Location
- 310 Camino de la Placita Taos, New MexicoNorthern New Mexico Taos, New Mexico

District information
- Type: Public
- Motto: "All students will be prepared to succeed as productive individuals in society."
- Grades: K-12
- Superintendent: Dr. Lillian Torrez

Students and staff
- Students: 3,248 (2010-2011)

Other information
- Website: www.taosschools.org

= Taos Municipal Schools =

School district in Taos, New Mexico, United States

Taos Municipal Schools (TMS) or Taos Municipal School District (TMSD) is a school district based in Taos, New Mexico, United States. Taos Municipal Schools has a total area of 637 sqmi. The school district has a total of six schools. The district has one high school, one middle school, three elementary schools, and one magnet school.

==History==
Beginning in 1997 the number of students declined. Due to elderly people making up an increasing percentage of area residents and a post-1999 drop in births in Taos County, in 2022 the district anticipated an upcoming decline in the number of students.

==Service area==

The district serves the communities of Taos, Arroyo Hondo, Arroyo Seco, Ranchos de Taos, San Cristobal, Talpa, Taos Pueblo, and almost all of Taos Ski Valley.

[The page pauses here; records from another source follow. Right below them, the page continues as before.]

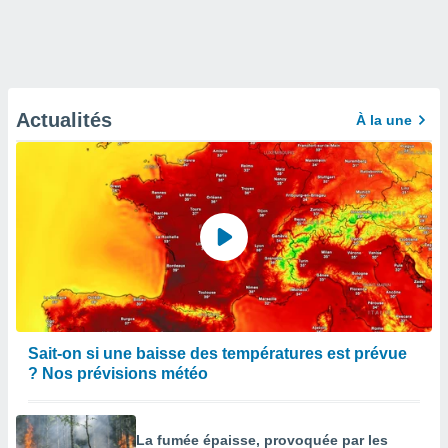
Actualités
À la une
Sait-on si une baisse des températures est prévue
? Nos prévisions météo
La fumée épaisse, provoquée par les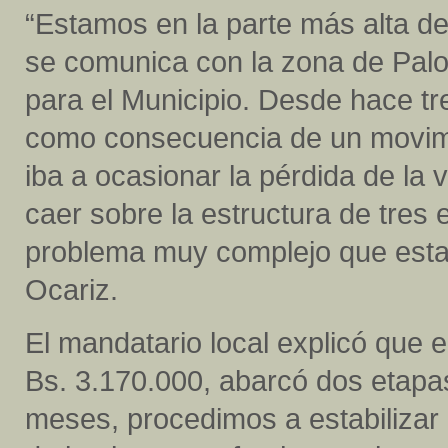
“Estamos en la parte más alta d
se comunica con la zona de Palo
para el Municipio. Desde hace tr
como consecuencia de un movimie
iba a ocasionar la pérdida de la 
caer sobre la estructura de tres 
problema muy complejo que estab
Ocariz.
El mandatario local explicó que e
Bs. 3.170.000, abarcó dos etapa
meses, procedimos a estabilizar 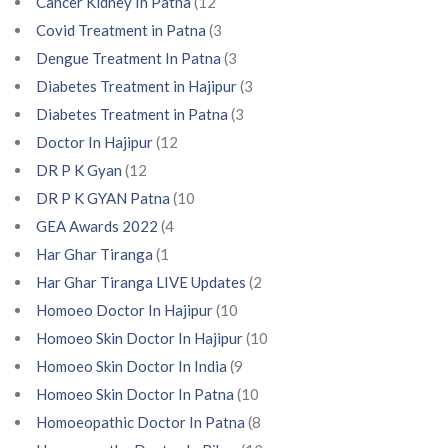
Cancer Kidney In Patna
(12
Covid Treatment in Patna
(3
Dengue Treatment In Patna
(3
Diabetes Treatment in Hajipur
(3
Diabetes Treatment in Patna
(3
Doctor In Hajipur
(12
DR P K Gyan
(12
DR P K GYAN Patna
(10
GEA Awards 2022
(4
Har Ghar Tiranga
(1
Har Ghar Tiranga LIVE Updates
(2
Homoeo Doctor In Hajipur
(10
Homoeo Skin Doctor In Hajipur
(10
Homoeo Skin Doctor In India
(9
Homoeo Skin Doctor In Patna
(10
Homoeopathic Doctor In Patna
(8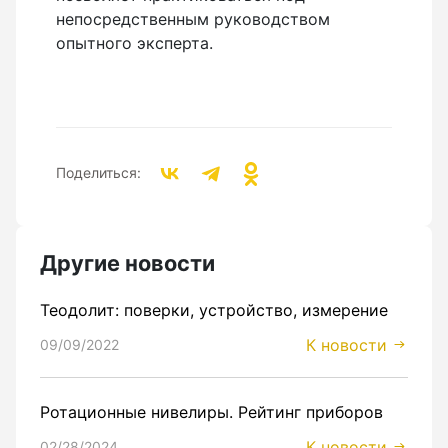
непосредственным руководством
опытного эксперта.
Поделиться:
Другие новости
Теодолит: поверки, устройство, измерение
К новости
09/09/2022
Ротационные нивелиры. Рейтинг приборов
К новости
02/28/2024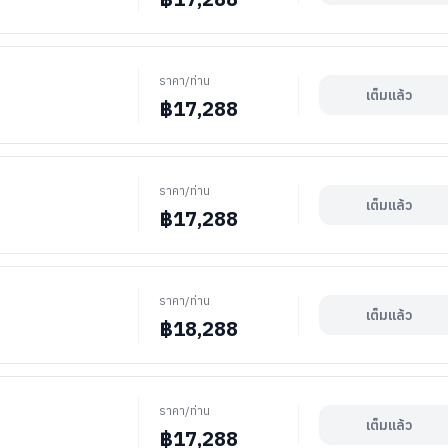
ราคา/ท่าน
เต็มแล้ว
฿
17,288
ราคา/ท่าน
เต็มแล้ว
฿
17,288
ราคา/ท่าน
เต็มแล้ว
฿
18,288
ราคา/ท่าน
เต็มแล้ว
฿
17,288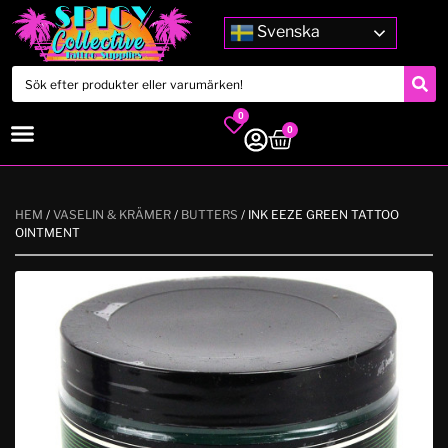
Svenska
0
0
HEM
/
VASELIN & KRÄMER
/
BUTTERS
/ INK EEZE GREEN TATTOO
OINTMENT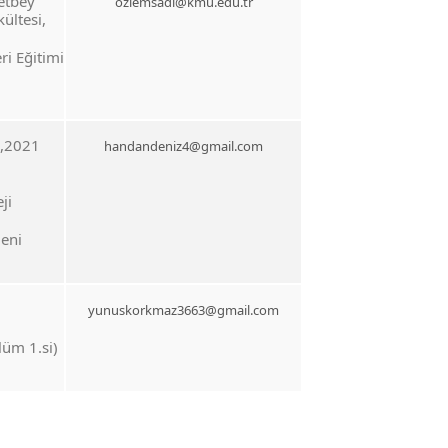
etbey
ozlemsadi@kmu.edu.tr
kültesi,
ri Eğitimi
,2021
handandeniz4@gmail.com
ji
eni
yunuskorkmaz3663@gmail.com
üm 1.si)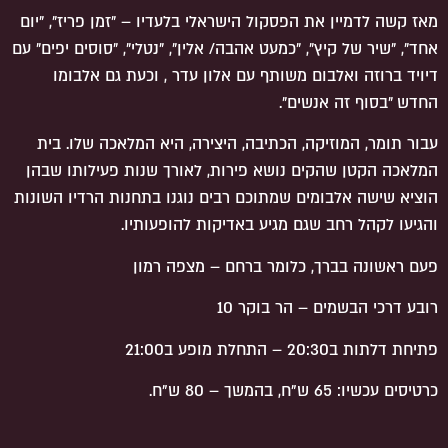
מאז קשה לדמיין את הפסקול הישראלי בלעדיו – ״זמן פריז״, ״יום
אחד״, ״שיר של קיץ״, ״כמעט אהבה/ אלין״, ״נטלי״, ״סוסים יפים״ עם
דיויד ברוזה ואלבום משותף עם אלון עדר , וכעת גם אלבומו
החדש ״בסוף זה אנשים״.
עבור תומר, המוזיקה, הכתיבה, היצירה, היא המלאכה שלו. בית
המלאכה הקטן שהקים נושא פירות, לאורך שנות פעילותו שבהן
הוציא שישה אלבומים שמתוכם רבים נוגנו בתחנות הרדיו השונות
והגיעו לקהל רחב שגם מגיע באדיקות להופעותיו.
פעם ראשונה בברך, כלומר ברחם – מצפה רמון
רובע דרכי הבשמים – הר בוקר 10
פתיחת דלתות ב20:30 – התחלת מופע ב21:00
כרטיסים עכשיו: 65 ש"ח, בהמשך – 80 ש"ח.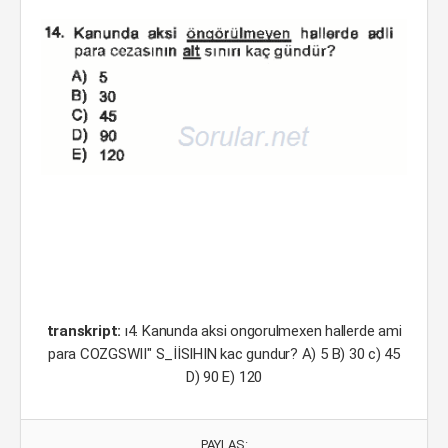
transkript:
ı4. Kanunda aksi ongorulmexen hallerde ami
para COZGSWII" S_İİSIHIN kac gundur? A) 5 B) 30 c) 45
D) 90 E) 120
PAYLAŞ: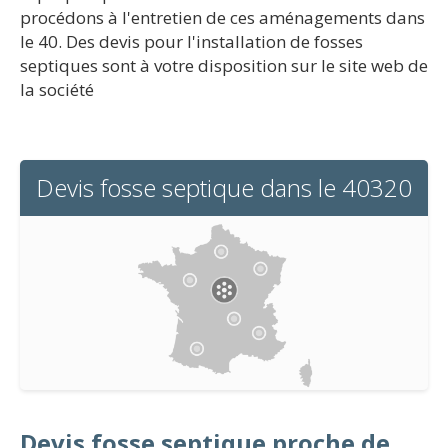
procédons à l'entretien de ces aménagements dans
le 40. Des devis pour l'installation de fosses
septiques sont à votre disposition sur le site web de
la société
Devis fosse septique dans le 40320
Devis fosse septique proche de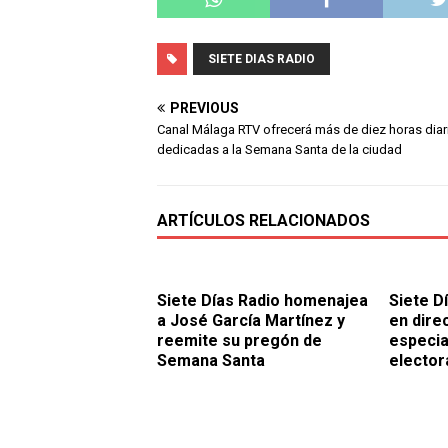
SIETE DIAS RADIO
PREVIOUS
Canal Málaga RTV ofrecerá más de diez horas diar
dedicadas a la Semana Santa de la ciudad
ARTÍCULOS RELACIONADOS
Siete Días Radio homenajea
Siete D
a José García Martínez y
en dire
reemite su pregón de
especia
Semana Santa
elector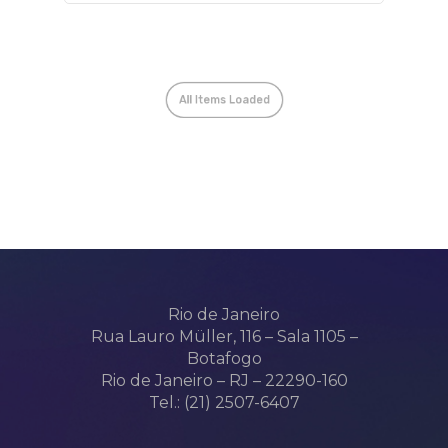
Rio de Janeiro
Rua Lauro Müller, 116 – Sala 1105 –
Botafogo
Rio de Janeiro – RJ – 22290-160
Tel.: (21) 2507-6407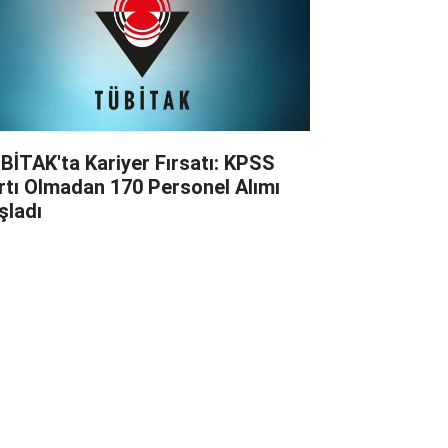
BİTAK'ta Kariyer Fırsatı: KPSS
rtı Olmadan 170 Personel Alımı
şladı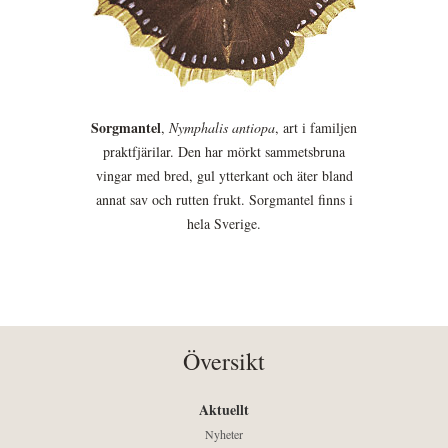
Sorgmantel
,
Nymphalis antiopa
, art i familjen
praktfjärilar. Den har mörkt sammetsbruna
vingar med bred, gul ytterkant och äter bland
annat sav och rutten frukt. Sorgmantel finns i
hela Sverige.
Översikt
Aktuellt
Nyheter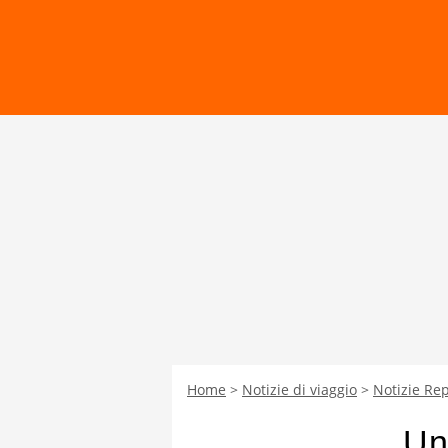
Home
Notizie di viaggio
Notizie Re
Un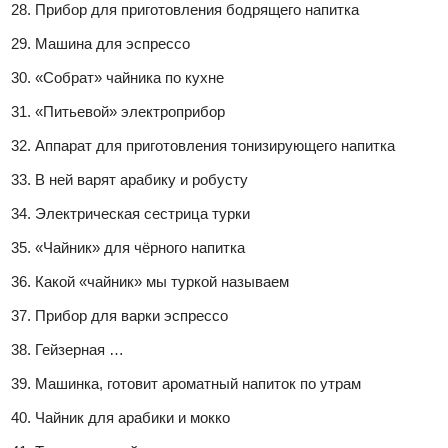
Прибор для приготовления бодрящего напитка
Машина для эспрессо
«Собрат» чайника по кухне
«Питьевой» электроприбор
Аппарат для приготовления тонизирующего напитка
В ней варят арабику и робусту
Электрическая сестрица турки
«Чайник» для чёрного напитка
Какой «чайник» мы туркой называем
Прибор для варки эспрессо
Гейзерная …
Машинка, готовит ароматный напиток по утрам
Чайник для арабики и мокко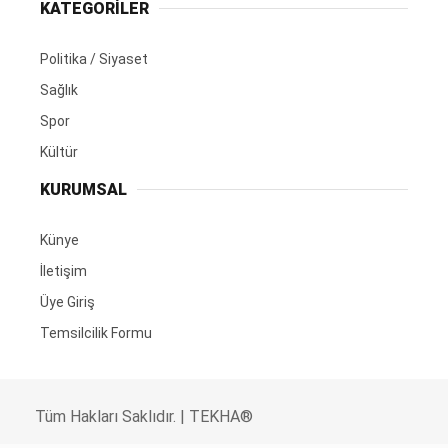
KATEGORİLER
Politika / Siyaset
Sağlık
Spor
Kültür
KURUMSAL
Künye
İletişim
Üye Giriş
Temsilcilik Formu
Tüm Hakları Saklıdır. | TEKHA®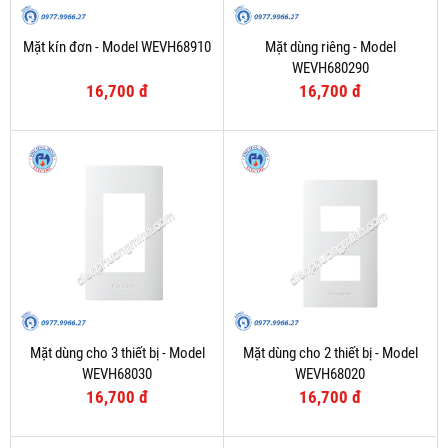
Mặt kín đơn - Model WEVH68910
Mặt dùng riêng - Model
WEVH680290
16,700 đ
16,700 đ
Mặt dùng cho 3 thiết bị - Model
Mặt dùng cho 2 thiết bị - Model
WEVH68030
WEVH68020
16,700 đ
16,700 đ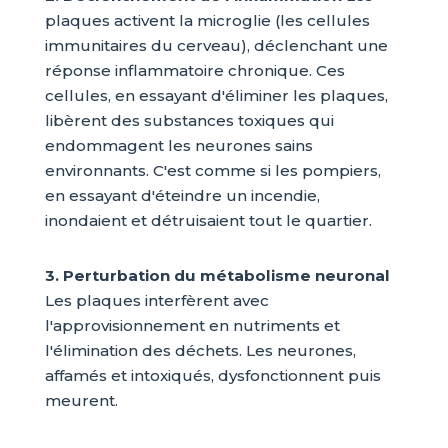
plaques activent la microglie (les cellules
immunitaires du cerveau), déclenchant une
réponse inflammatoire chronique. Ces
cellules, en essayant d'éliminer les plaques,
libèrent des substances toxiques qui
endommagent les neurones sains
environnants. C'est comme si les pompiers,
en essayant d'éteindre un incendie,
inondaient et détruisaient tout le quartier.
3. Perturbation du métabolisme neuronal
Les plaques interfèrent avec
l'approvisionnement en nutriments et
l'élimination des déchets. Les neurones,
affamés et intoxiqués, dysfonctionnent puis
meurent.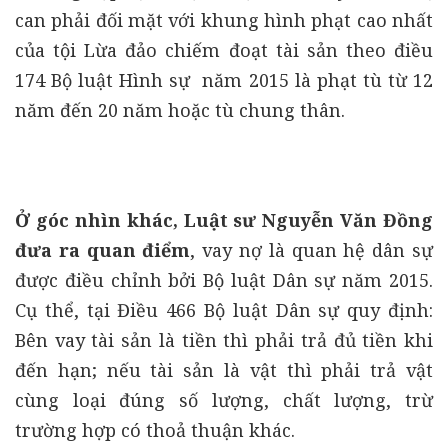
can phải đối mặt với khung hình phạt cao nhất
của tội Lừa đảo chiếm đoạt tài sản theo điều
174 Bộ luật Hình sự năm 2015 là phạt tù từ 12
năm đến 20 năm hoặc tù chung thân.
Ở góc nhìn khác, Luật sư Nguyễn Văn Đồng
đưa ra quan điểm
, vay nợ là quan hệ dân sự
được điều chỉnh bởi Bộ luật Dân sự năm 2015.
Cụ thể, tại Điều 466 Bộ luật Dân sự quy định:
Bên vay tài sản là tiền thì phải trả đủ tiền khi
đến hạn; nếu tài sản là vật thì phải trả vật
cùng loại đúng số lượng, chất lượng, trừ
trường hợp có thoả thuận khác.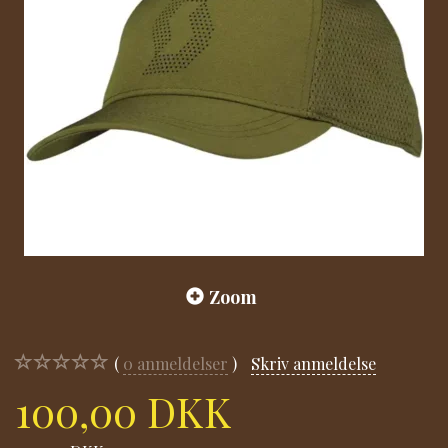
Zoom
0
anmeldelser
Skriv anmeldelse
100,00 DKK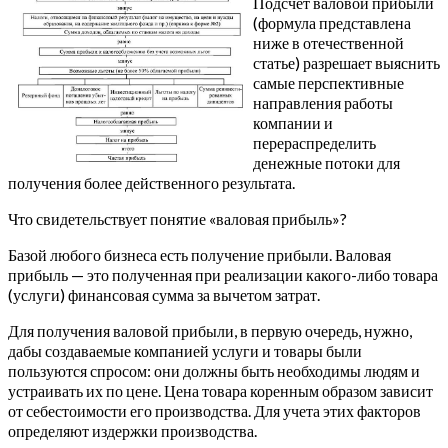
Подсчет валовой прибыли
(формула представлена
ниже в отечественной
статье) разрешает выяснить
самые перспективные
направления работы
компании и
перераспределить
денежные потоки для
получения более действенного результата.
Что свидетельствует понятие «валовая прибыль»?
Базой любого бизнеса есть получение прибыли. Валовая
прибыль — это полученная при реализации какого-либо товара
(услуги) финансовая сумма за вычетом затрат.
Для получения валовой прибыли, в первую очередь, нужно,
дабы создаваемые компанией услуги и товары были
пользуются спросом: они должны быть необходимы людям и
устраивать их по цене. Цена товара коренным образом зависит
от себестоимости его производства. Для учета этих факторов
определяют издержки производства.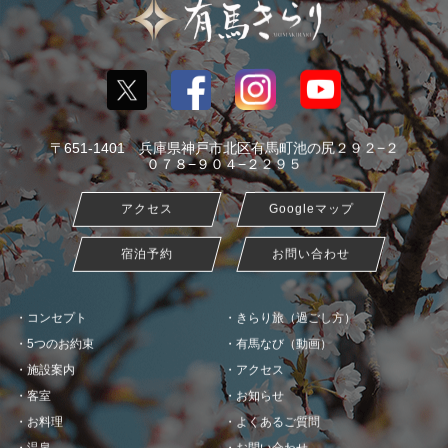
〒651-1401 兵庫県神戸市北区有馬町池の尻２９２−２
０７８−９０４−２２９５
アクセス
Googleマップ
宿泊予約
お問い合わせ
コンセプト
きらり旅（過ごし方）
5つのお約束
有馬なび（動画）
施設案内
アクセス
客室
お知らせ
お料理
よくあるご質問
温泉
お問い合わせ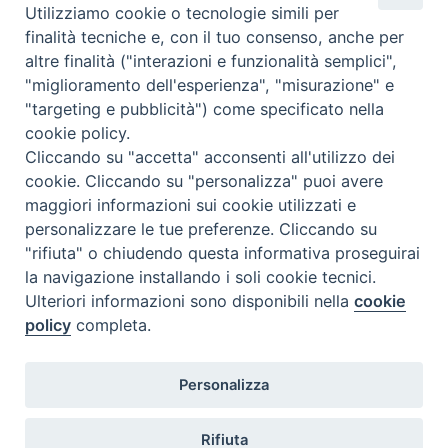
Utilizziamo cookie o tecnologie simili per
finalità tecniche e, con il tuo consenso, anche per
altre finalità ("interazioni e funzionalità semplici",
"miglioramento dell'esperienza", "misurazione" e
"targeting e pubblicità") come specificato nella
cookie policy.
Diocesi
Cliccando su "accetta" acconsenti all'utilizzo dei
cookie. Cliccando su "personalizza" puoi avere
di Como
maggiori informazioni sui cookie utilizzati e
personalizzare le tue preferenze. Cliccando su
"rifiuta" o chiudendo questa informativa proseguirai
la navigazione installando i soli cookie tecnici.
Diocesi di Como | piazza Grimoldi, 5
Ulteriori informazioni sono disponibili nella
cookie
policy
completa.
Riproduzione solo con permesso.
Tutti i diritti sono riservati.
Privacy-Disclaimer
Personalizza
Iscriviti alla Newsletter
Rifiuta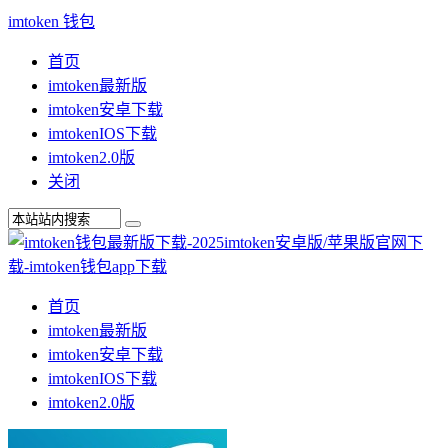
imtoken 钱包
首页
imtoken最新版
imtoken安卓下载
imtokenIOS下载
imtoken2.0版
关闭
首页
imtoken最新版
imtoken安卓下载
imtokenIOS下载
imtoken2.0版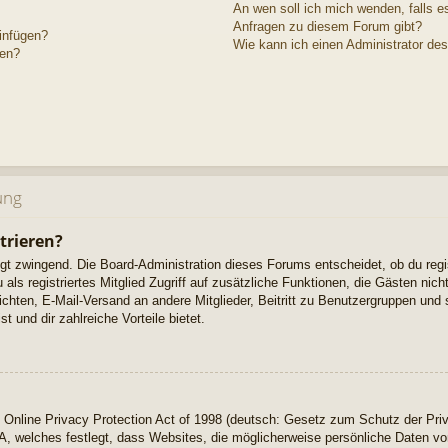
An wen soll ich mich wenden, falls e
Anfragen zu diesem Forum gibt?
einfügen?
Wie kann ich einen Administrator de
gen?
ung
trieren?
ngt zwingend. Die Board-Administration dieses Forums entscheidet, ob du regi
u als registriertes Mitglied Zugriff auf zusätzliche Funktionen, die Gästen ni
richten, E-Mail-Versand an andere Mitglieder, Beitritt zu Benutzergruppen und 
t und dir zahlreiche Vorteile bietet.
Online Privacy Protection Act of 1998 (deutsch: Gesetz zum Schutz der Priv
A, welches festlegt, dass Websites, die möglicherweise persönliche Daten vo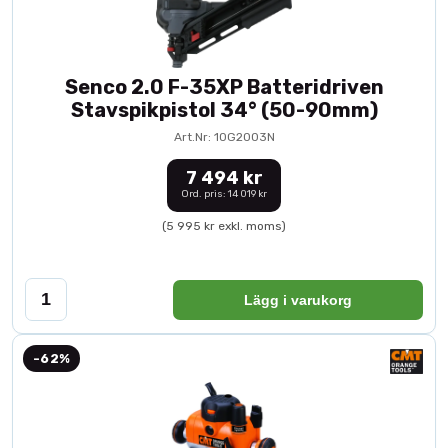
Senco 2.0 F-35XP Batteridriven
Stavspikpistol 34° (50-90mm)
Art.Nr: 10G2003N
7 494 kr
Ord. pris: 14 019 kr
(5 995 kr exkl. moms)
Lägg i varukorg
-62%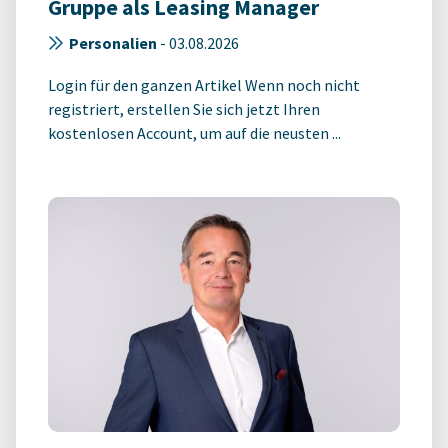
Gruppe als Leasing Manager
Personalien
-
03.08.2026
Login für den ganzen Artikel Wenn noch nicht
registriert, erstellen Sie sich jetzt Ihren
kostenlosen Account, um auf die neusten ...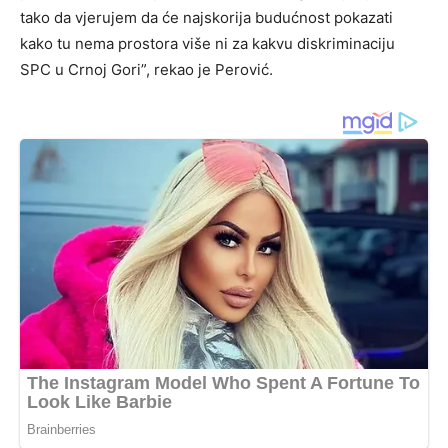
tako da vjerujem da će najskorija budućnost pokazati
kako tu nema prostora više ni za kakvu diskriminaciju
SPC u Crnoj Gori”, rekao je Perović.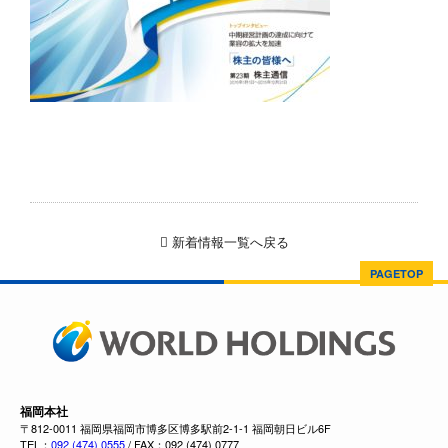
新着情報一覧へ戻る
PAGETOP
福岡本社
〒812-0011 福岡県福岡市博多区博多駅前2-1-1 福岡朝日ビル6F
TEL：
092 (474) 0555
/ FAX：092 (474) 0777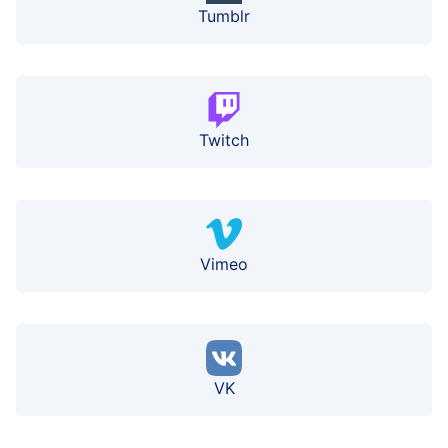
Tumblr
Twitch
Vimeo
VK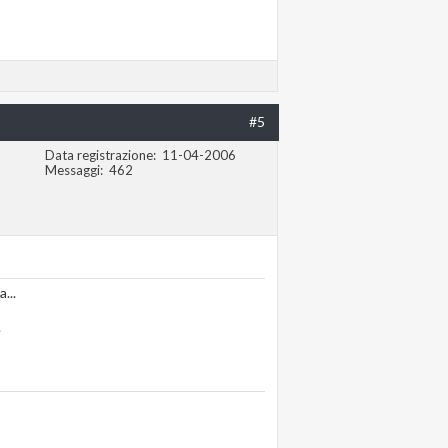
#5
Data registrazione
11-04-2006
Messaggi
462
...
.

It also includes Cañon, Ranchitos, El Prado, Des Montes, Llano Quemado, and Cordillera.

==Schools==
- Secondary schools
- Taos High School (Taos)
- Taos Middle School (Taos)

- Elementary schools
- Arroyos del Norte Elementary School (Unincorporated area)
- Enos Garcia Elementary School (Taos)
  - In 2011 it had 602 students. In 2020 this was down to 440.
- Ranchos Elementary School (Ranchos de Taos)
  - In 2011 it had 459 students. In 2020 this was down to 279.